'The Square' lastima aquilo que se perdeu entre artista e público

Divulgação
No filme de Ruben Östlund, Terry Notary vive o artista performático Oleg, que imita um macaco num jantar de gala
No filme de Ruben Östlund, Terry Notary vive o artista performático Oleg, que imita um macaco num jantar de gala

SILAS MARTÍ
DE NOVA YORK

Um quadrado demarcado no chão de uma praça de Estocolmo é a obra de arte pivô da trama de "The Square", mais um filme que tenta satirizar os estranhos códigos e rituais que definem o mundinho da arte contemporânea.

Não é um acaso que a sala do apartamento minimalista mobiliado com o melhor do design escandinavo do curador Christian (Claes Bang) tenha uma tela de Josef Albers na parede, o artista alemão famoso por suas obsessivas ""e infinitas"" pinturas de quadrados coloridos.

O quadrado também é um sinal de segregação, o cercadinho VIP que separa os iniciados na arte contemporânea de um público leigo, as pessoas comuns que não vão a vernissages e pagam ingressos para entrar nos museus.

Ruben Östlund, o diretor, parece fazer um jogo duplo.

Seu filme –belíssimo na superfície– segue à risca a estética do cubo branco. Galerias, quase altares, brilham imaculadas diante do olhar de vigias mal humorados. Os banquetes são ao mesmo tempo suntuosos e constrangedores para os mecenas. E flertes, turbinados por taças e taças de champanhe, decolam sob o peso da chantagem.

Mas o retrato fidelíssimo de um mundo da arte cada vez mais pasteurizado –é igual em São Paulo, Nova York, Paris, Pequim e afins, com a diferença da qualidade da bebida– se revela estar a serviço de um ataque.

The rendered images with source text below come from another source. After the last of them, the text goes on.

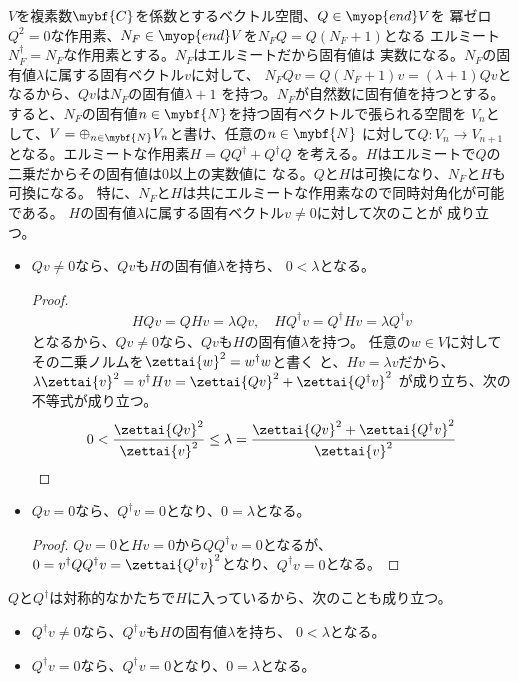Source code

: 	$V$を複素数$\mybf{C}$を係数とするベクトル空間、$Q\in\myop{end}V$を
	冪ゼロ$Q^2=0$な作用素、$N_F\in\myop{end}V$を$N_FQ=Q(N_F+1)$となる
	エルミート$N_F^\dag=N_F$な作用素とする。$N_F$はエルミートだから固有値は
	実数になる。$N_F$の固有値$\lambda$に属する固有ベクトル$v$に対して、
	$N_FQv=Q(N_F+1)v=(\lambda+1)Qv$となるから、$Qv$は$N_F$の固有値$\lambda+1$
	を持つ。$N_F$が自然数に固有値を持つとする。
	すると、$N_F$の固有値$n\in\mybf{N}$を持つ固有ベクトルで張られる空間を
	$V_n$として、$V=\oplus_{n\in\mybf{N}}V_n$と書け、任意の$n\in\mybf{N}$
	に対して$Q:V_n\to V_{n+1}$となる。エルミートな作用素$H=QQ^\dag+Q^\dag Q$
	を考える。$H$はエルミートで$Q$の二乗だからその固有値は$0$以上の実数値に
	なる。$Q$と$H$は可換になり、$N_F$と$H$も可換になる。
	特に、$N_F$と$H$は共にエルミートな作用素なので同時対角化が可能である。
	$H$の固有値$\lambda$に属する固有ベクトル$v\neq0$に対して次のことが
	成り立つ。
	\begin{itemize}\setlength{\itemsep}{-1mm} %
		\item $Qv\neq0$なら、$Qv$も$H$の固有値$\lambda$を持ち、
		$0<\lambda$となる。
		\begin{proof} %
			\begin{equation*}\begin{split} %
				HQv=QHv=\lambda Qv,\quad HQ^\dag v=Q^\dag Hv=\lambda Q^\dag v
			\end{split}\end{equation*} %
			となるから、$Qv\neq0$なら、$Qv$も$H$の固有値$\lambda$を持つ。
			任意の$w\in V$に対してその二乗ノルムを$\zettai{w}^2=w^\dag w$と書く
			と、$Hv=\lambda v$だから、
			$\lambda\zettai{v}^2=v^\dag Hv=\zettai{Qv}^2+\zettai{Q^\dag v}^2$
			が成り立ち、次の不等式が成り立つ。
			\begin{equation*}\begin{split} %
				0 < \frac{\zettai{Qv}^2}{\zettai{v}^2} \le \lambda
					= \frac{\zettai{Qv}^2+\zettai{Q^\dag v}^2}{\zettai{v}^2}
			\end{split}\end{equation*} %
		\end{proof} %
		\item $Qv=0$なら、$Q^\dag v=0$となり、$0=\lambda$となる。
		\begin{proof} %
			$Qv=0$と$Hv=0$から$QQ^\dag v=0$となるが、
			$0=v^\dag QQ^\dag v=\zettai{Q^\dag v}^2$となり、$Q^\dag v=0$となる。
		\end{proof} %
	\end{itemize} %
	$Q$と$Q^\dag$は対称的なかたちで$H$に入っているから、次のことも成り立つ。
	\begin{itemize}\setlength{\itemsep}{-1mm} %
		\item $Q^\dag v\neq0$なら、$Q^\dag v$も$H$の固有値$\lambda$を持ち、
		$0<\lambda$となる。
		\item $Q^\dag v=0$なら、$Q^\dag v=0$となり、$0=\lambda$となる。
	\end{itemize} %
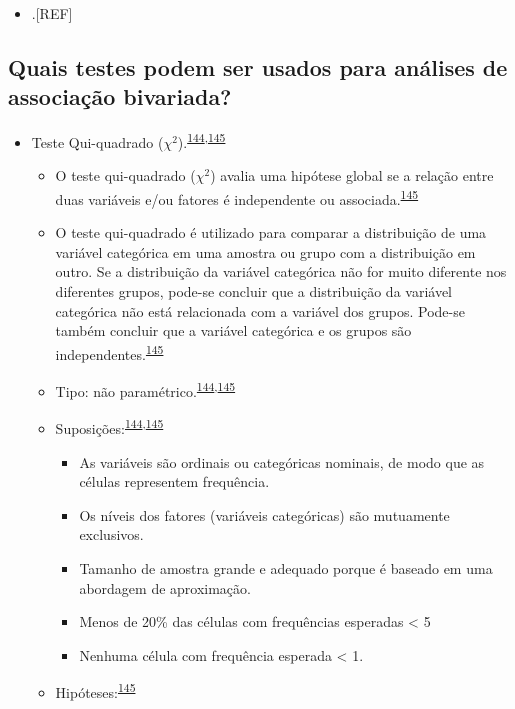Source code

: \documentclass[
  a4paper,
]{book}
\providecommand{\tightlist}{%
  \setlength{\itemsep}{0pt}\setlength{\parskip}{0pt}}
\begin{document}
\begin{itemize}
\tightlist
\item
  .{[}REF{]}
\end{itemize}

\hypertarget{quais-testes-podem-ser-usados-para-anuxe1lises-de-associauxe7uxe3o-bivariada}{%
\subsection{Quais testes podem ser usados para análises de associação bivariada?}\label{quais-testes-podem-ser-usados-para-anuxe1lises-de-associauxe7uxe3o-bivariada}}

\begin{itemize}
\item
  Teste Qui-quadrado (\(\chi^2\)).\textsuperscript{\protect\hyperlink{ref-McHugh2013}{144},\protect\hyperlink{ref-Kim2017a}{145}}

  \begin{itemize}
  \item
    O teste qui-quadrado (\(\chi^2\)) avalia uma hipótese global se a relação entre duas variáveis e/ou fatores é independente ou associada.\textsuperscript{\protect\hyperlink{ref-Kim2017a}{145}}
  \item
    O teste qui-quadrado é utilizado para comparar a distribuição de uma variável categórica em uma amostra ou grupo com a distribuição em outro. Se a distribuição da variável categórica não for muito diferente nos diferentes grupos, pode-se concluir que a distribuição da variável categórica não está relacionada com a variável dos grupos. Pode-se também concluir que a variável categórica e os grupos são independentes.\textsuperscript{\protect\hyperlink{ref-Kim2017a}{145}}
  \item
    Tipo: não paramétrico.\textsuperscript{\protect\hyperlink{ref-McHugh2013}{144},\protect\hyperlink{ref-Kim2017a}{145}}
  \item
    Suposições:\textsuperscript{\protect\hyperlink{ref-McHugh2013}{144},\protect\hyperlink{ref-Kim2017a}{145}}

    \begin{itemize}
    \item
      As variáveis são ordinais ou categóricas nominais, de modo que as células representem frequência.
    \item
      Os níveis dos fatores (variáveis categóricas) são mutuamente exclusivos.
    \item
      Tamanho de amostra grande e adequado porque é baseado em uma abordagem de aproximação.
    \item
      Menos de 20\% das células com frequências esperadas \textless{} 5
    \item
      Nenhuma célula com frequência esperada \textless{} 1.
    \end{itemize}
  \item
    Hipóteses:\textsuperscript{\protect\hyperlink{ref-Kim2017a}{145}}


\end{itemize}
\end{itemize}
\end{document}
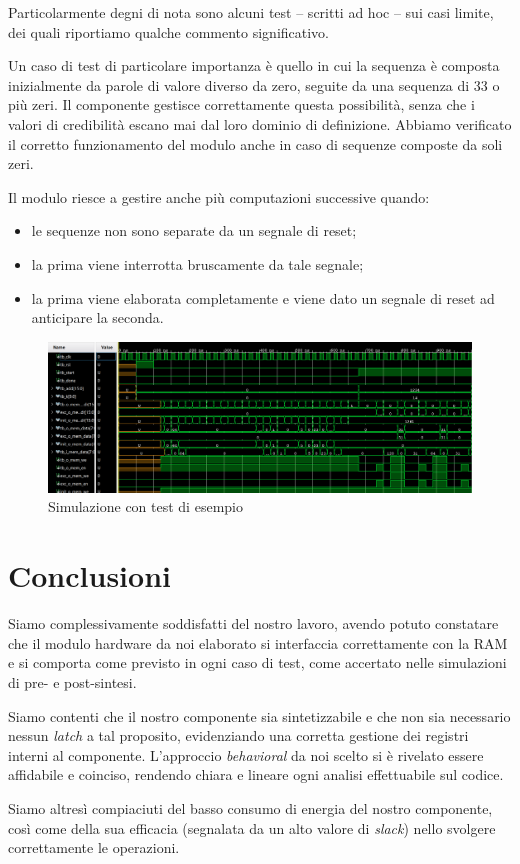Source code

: \documentclass[12pt]{article}
\begin{document}
Particolarmente degni di nota sono alcuni test -- scritti ad hoc -- sui casi limite, dei quali riportiamo qualche commento significativo.

Un caso di test di particolare importanza è quello in cui la sequenza è composta inizialmente da parole di valore diverso da zero, seguite da una sequenza di 33 o più zeri. Il componente gestisce correttamente questa possibilità, senza che i valori di credibilità escano mai dal loro dominio di definizione. Abbiamo verificato il corretto funzionamento del modulo anche in caso di sequenze composte da soli zeri.

Il modulo riesce a gestire anche più computazioni successive quando:
\begin{itemize}
    \item le sequenze non sono separate da un segnale di reset;
    \item la prima viene interrotta bruscamente da tale segnale;
    \item la prima viene elaborata completamente e viene dato un segnale di reset ad anticipare la seconda.
\end{itemize}

\begin{figure}
    \centering
    \includegraphics[width=\textwidth]{test_example.png}
    \caption{Simulazione con test di esempio}\label{fig:test_example}
\end{figure}

\section{Conclusioni}

Siamo complessivamente soddisfatti del nostro lavoro, avendo potuto constatare che il modulo hardware da noi elaborato si interfaccia correttamente con la RAM e si comporta come previsto in ogni caso di test, come accertato nelle simulazioni di pre- e post-sintesi.

Siamo contenti che il nostro componente sia sintetizzabile e che non sia necessario nessun \textit{latch} a tal proposito, evidenziando una corretta gestione dei registri interni al componente. L'approccio \textit{behavioral} da noi scelto si è rivelato essere affidabile e coinciso, rendendo chiara e lineare ogni analisi effettuabile sul codice.

Siamo altresì compiaciuti del basso consumo di energia del nostro componente, così come della sua efficacia (segnalata da un alto valore di \textit{slack}) nello svolgere correttamente le operazioni.
\end{document}
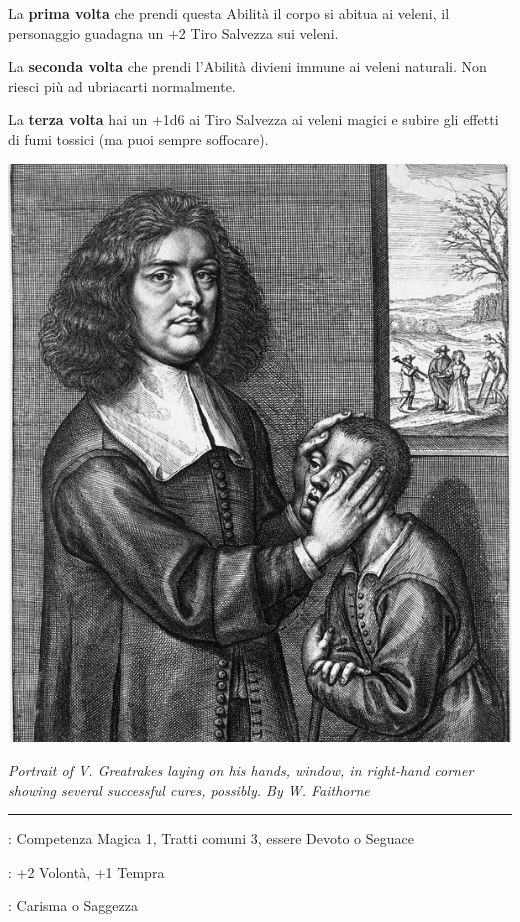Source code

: \begin{multicols}{2}

La \textbf{prima volta} che prendi questa Abilità il corpo si abitua ai veleni, il personaggio guadagna un +2 Tiro Salvezza sui veleni.

La \textbf{seconda volta} che prendi l'Abilità divieni immune ai veleni naturali. Non riesci più ad ubriacarti normalmente.

La \textbf{terza volta} hai un +1d6 ai Tiro Salvezza ai veleni magici e subire gli effetti di fumi tossici (ma puoi sempre soffocare).


\medskip

\begin{center}
	\includegraphics[width=0.75\linewidth]{immagini/Portrait_of_V_Greatrakesv2.png}

	\emph{Portrait of V. Greatrakes laying on his hands, window, in right-hand corner showing several successful cures, possibly. By W. Faithorne }
\end{center}

\smallskip\noindent\rule{\linewidth}{2pt} \hypertarget{Imposizione delle mani}{}\medskip{}
\noindent
\begin{description}[noitemsep, topsep=0pt, parsep=0pt, partopsep=0pt, leftmargin=0cm, labelwidth=2.5cm]
    \item[\textbf{Requisito}]: Competenza Magica 1, Tratti comuni 3, essere Devoto o Seguace
    \item[\textbf{Tiri Salvezza}]: +2 Volontà, +1 Tempra
    \item[\textbf{Caratteristica}]: Carisma o Saggezza
\end{description}


\end{multicols}
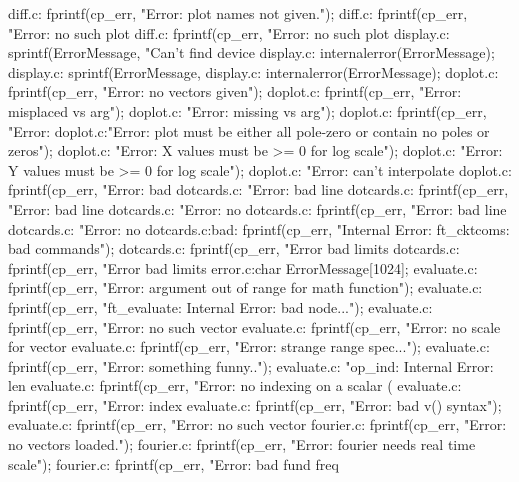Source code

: {{{{{{diff.c:            fprintf(cp_err, "Error: plot names not given.\n");
diff.c:            fprintf(cp_err, "Error: no such plot %
diff.c:            fprintf(cp_err, "Error: no such plot %
display.c:    sprintf(ErrorMessage, "Can't find device %
display.c:    internalerror(ErrorMessage);
display.c:    sprintf(ErrorMessage,
display.c:    internalerror(ErrorMessage);
doplot.c:        fprintf(cp_err, "Error: no vectors given\n");
doplot.c:                fprintf(cp_err, "Error: misplaced vs arg\n");
doplot.c:                        "Error: missing vs arg\n");
doplot.c:            fprintf(cp_err, "Error: %
doplot.c:"Error: plot must be either all pole-zero or contain no poles or zeros\n");
doplot.c:            "Error: X values must be >= 0 for log scale\n");
doplot.c:            "Error: Y values must be >= 0 for log scale\n");
doplot.c:                "Error: can't interpolate %
doplot.c:    fprintf(cp_err, "Error: bad %
dotcards.c:                        "Error: bad line %
dotcards.c:                    fprintf(cp_err, "Error: bad line %
dotcards.c:                        "Error: no %
dotcards.c:                    fprintf(cp_err, "Error: bad line %
dotcards.c:                        "Error: no %
dotcards.c:bad:    fprintf(cp_err, "Internal Error: ft_cktcoms: bad commands\n");
dotcards.c:                fprintf(cp_err, "Error bad limits %
dotcards.c:                fprintf(cp_err, "Error bad limits %
error.c:char ErrorMessage[1024];
evaluate.c:    fprintf(cp_err, "Error: argument out of range for math function\n");
evaluate.c:        fprintf(cp_err, "ft_evaluate: Internal Error: bad node...\n");
evaluate.c:        fprintf(cp_err, "Error: no such vector %
evaluate.c:        fprintf(cp_err, "Error: no scale for vector %
evaluate.c:        fprintf(cp_err, "Error: strange range spec...\n");
evaluate.c:        fprintf(cp_err, "Error: something funny..\n");
evaluate.c:                "op_ind: Internal Error: len %
evaluate.c:            fprintf(cp_err, "Error: no indexing on a scalar (%
evaluate.c:        fprintf(cp_err, "Error: index %
evaluate.c:            fprintf(cp_err, "Error: bad v() syntax\n");
evaluate.c:            fprintf(cp_err, "Error: no such vector %
fourier.c:        fprintf(cp_err, "Error: no vectors loaded.\n");
fourier.c:        fprintf(cp_err, "Error: fourier needs real time scale\n");
fourier.c:        fprintf(cp_err, "Error: bad fund freq %
}}}}}}

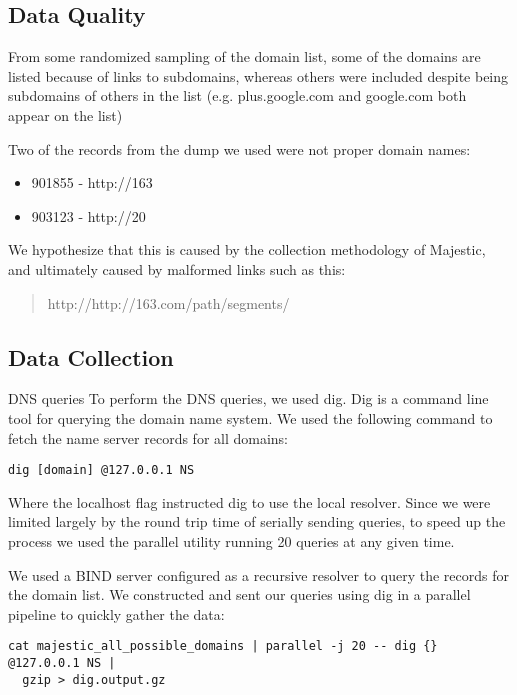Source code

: \documentclass{idc_msc}
\begin{document}

\subsection{Data Quality}

From some randomized sampling of the domain list, some of the domains are listed because of links to subdomains, whereas others were included despite being subdomains of others in the list (e.g. plus.google.com and google.com both appear on the list)

Two of the records from the dump we used were not proper domain names:

\begin{itemize}
  \item 901855 - http://163
  \item 903123 - http://20
\end{itemize}

We hypothesize that this is caused by the collection methodology of Majestic, and ultimately caused by malformed links such as this:
\begin{quote}
http://http://163.com/path/segments/
\end{quote}

\subsection{Data Collection}

DNS queries
To perform the DNS queries, we used dig. Dig is a command line tool for querying the domain name system. We used the following command to fetch the name server records for all domains:
\begin{verbatim}
dig [domain] @127.0.0.1 NS
\end{verbatim}
Where the localhost flag instructed dig to use the local resolver.
Since we were limited largely by the round trip time of serially sending queries, to speed up the process we used the parallel utility running 20 queries at any given time.

We used a BIND server configured as a recursive resolver to query the records for the domain list.
We constructed and sent our queries using dig in a parallel \cite{Tange2011a} pipeline to quickly gather the data:

\begin{verbatim}
cat majestic_all_possible_domains | parallel -j 20 -- dig {} @127.0.0.1 NS | 
  gzip > dig.output.gz
\end{verbatim}
\end{document}
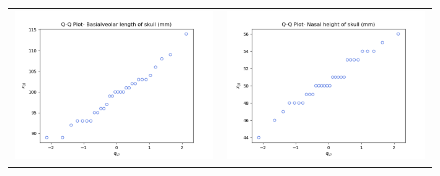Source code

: \begin{enumerate}[label= (\alph*)]
\begin{figure}[H]
\begin{tabular}{cc}
            \includegraphics[scale=0.30]{./python/chapter-5/Question-5-23-a-QQ-BasLength.png} &
            \includegraphics[scale=0.30]{./python/chapter-5/Question-5-23-a-QQ-NasHeight.png}
        \end{tabular}
    \end{figure}


\end{enumerate}
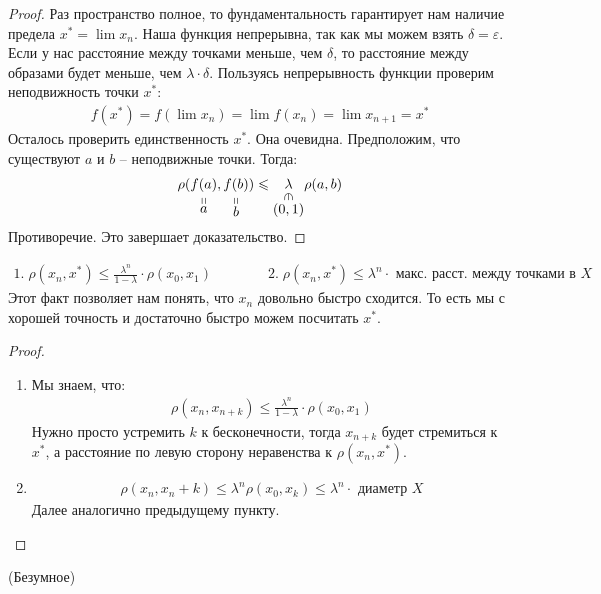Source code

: \begin{proof}
    Раз пространство полное, то фундаментальность гарантирует нам наличие предела $x^* = \lim{x_n}$.
    Наша функция непрерывна, так как мы можем взять $\delta = \varepsilon$. Если у нас расстояние 
    между точками меньше, чем $\delta$, то расстояние между образами будет меньше, чем $\lambda \cdot \delta$. 
    Пользуясь непрерывность функции проверим неподвижность точки $x^*$:
    \begin{gather*}
        f(x^*) = f(\lim{x_n}) = \lim{f(x_n)} = \lim{x_{n+1}} = x^*
    \end{gather*}
    Осталось проверить единственность $x^*$. Она очевидна. Предположим, что существуют $a$ и $b$ -- неподвижные точки. Тогда:
    \begin{gather*}
        \rho(\stackbelow{f(a)}{a}, \stackbelow{f(b)}{b}) \leqslant \inbelow{\lambda}{(0, 1)} \rho(a, b)
    \end{gather*}
    Противоречие. Это завершает доказательство.
\end{proof}
\notice
\begin{gather*}
    1. \; \rho(x_n, x^*) \leqslant \frac{\lambda^n}{1 - \lambda} \cdot \rho(x_0, x_1) \qquad \qquad 
    2. \; \rho(x_n, x^*) \leqslant \lambda^n \cdot \text{ макс. расст. между точками в } X
\end{gather*} 
Этот факт позволяет нам понять, что $x_n$ довольно быстро сходится. То есть мы с хорошей точность и достаточно быстро можем посчитать $x^*$. 
\begin{proof} \quad 

    \begin{enumerate}
        \item Мы знаем, что:
        \begin{gather*}
            \rho(x_n, x_{n+k}) \leqslant \frac{\lambda^n}{1 - \lambda} \cdot \rho(x_0, x_1)
        \end{gather*}
        Нужно просто устремить $k$ к бесконечности, тогда $x_{n+k}$ будет стремиться к $x^*$, а расстояние по левую сторону неравенства к $\rho(x_n, x^*)$.
        \item \begin{gather*}
            \rho(x_n, x_n+k) \leqslant \lambda^n \rho(x_0, x_k) \leqslant \lambda^n \cdot \text{ диаметр } X
        \end{gather*}
        Далее аналогично предыдущему пункту.
    \end{enumerate}
\end{proof}
\follow \; (Безумное)

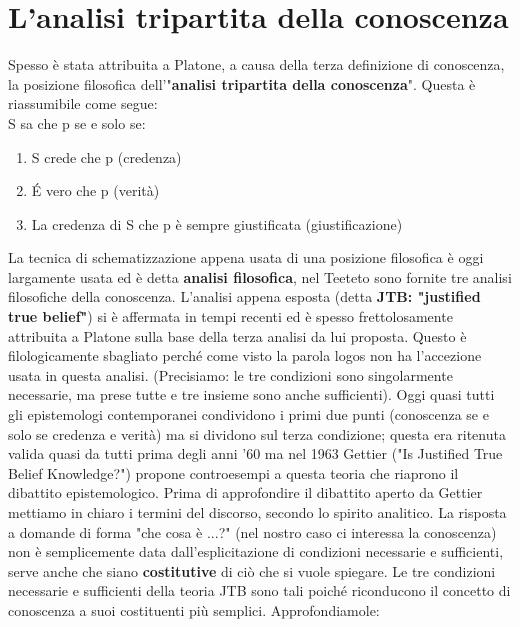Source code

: \documentclass[10pt,a4paper]{article}
\begin{document}
\newpage

\section{L'analisi tripartita della conoscenza}
Spesso è stata attribuita a Platone, a causa della terza definizione di conoscenza, la posizione filosofica dell'"\textbf{analisi tripartita della conoscenza}". Questa è riassumibile come segue:\\
S sa che p se e solo se:
\begin{enumerate}
	\item S crede che p (credenza)
	\item \'E vero che p (verità)
	\item La credenza di S che p è sempre giustificata (giustificazione)
\end{enumerate}
La tecnica di schematizzazione appena usata di una posizione filosofica è oggi largamente usata ed è detta \textbf{analisi filosofica}, nel Teeteto sono fornite tre analisi filosofiche della conoscenza. L'analisi appena esposta (detta \textbf{JTB: "justified true belief"}) si è affermata in tempi recenti ed è spesso frettolosamente attribuita a Platone sulla base della terza analisi da lui proposta. Questo è filologicamente sbagliato perché come visto la parola logos non ha l'accezione usata in questa analisi. (Precisiamo: le tre condizioni sono singolarmente necessarie, ma prese tutte e tre insieme sono anche sufficienti). Oggi quasi tutti gli epistemologi contemporanei condividono i primi due punti (conoscenza se e solo se credenza e verità) ma si dividono sul terza condizione; questa era ritenuta valida quasi da tutti prima degli anni '60 ma nel 1963 Gettier ("Is Justified True Belief Knowledge?") propone controesempi a questa teoria che riaprono il dibattito epistemologico. Prima di approfondire il dibattito aperto da Gettier mettiamo in chiaro i termini del discorso, secondo lo spirito analitico. La risposta a domande di forma "che cosa è ...?" (nel nostro caso ci interessa la conoscenza) non è semplicemente data dall'esplicitazione di condizioni necessarie e sufficienti, serve anche che siano \textbf{costitutive} di ciò che si vuole spiegare. Le tre condizioni necessarie e sufficienti della teoria JTB sono tali poiché riconducono il concetto di conoscenza a suoi costituenti più semplici. Approfondiamole:
\end{document}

Östlund, ao apontar para o ridículo, é mais realista do que Paolo Sorrentino, cineasta que também tentou desancar o universo dos artistas plásticos no hilário ""e histriônico"" "A Grande Beleza".

Mesmo as sequências mais bizarras de "The Square" não fogem muito dos ares circenses que festas de museus já tomaram. A performer Marina Abramovic foi massacrada pela crítica quando fez discípulos enfiarem a cabeça em buracos nas mesas durante um jantar, servindo de adereço vivo.

O homem-macaco de Östlund também não é páreo para os garotos que causaram comoção na galeria Vermelho, em São Paulo, brincando de enfiar os dedos no bumbum de coleguinhas pelados.

Nada disso é novo. O ridículo, às vezes, abunda. Mas "The Square" parece buscar algo além. Mesmo um tanto pueril, existe aqui um lamento por algo que se perdeu entre o artista e o público, a constatação de que museus, tal como Hollywood desde sempre, viraram indústrias de sensações sujeitas aos gostos e desgostos do mercado.

Quando uma chefe do museu avisa o curador que o faux pas na divulgação de uma mostra teria consequências e que ela não poderia exigir muito dos patrocinadores, Östlund escancara um jogo manjado de cartas marcadas.

No fundo, "The Square" é um alerta aos que vivem fora do cercadinho VIP de que aquilo que museus entronizam depende de forças muito além de tendências estéticas. E que esse circo todo cria uma aura de sofisticação impenetrável para que o caixa não esvazie.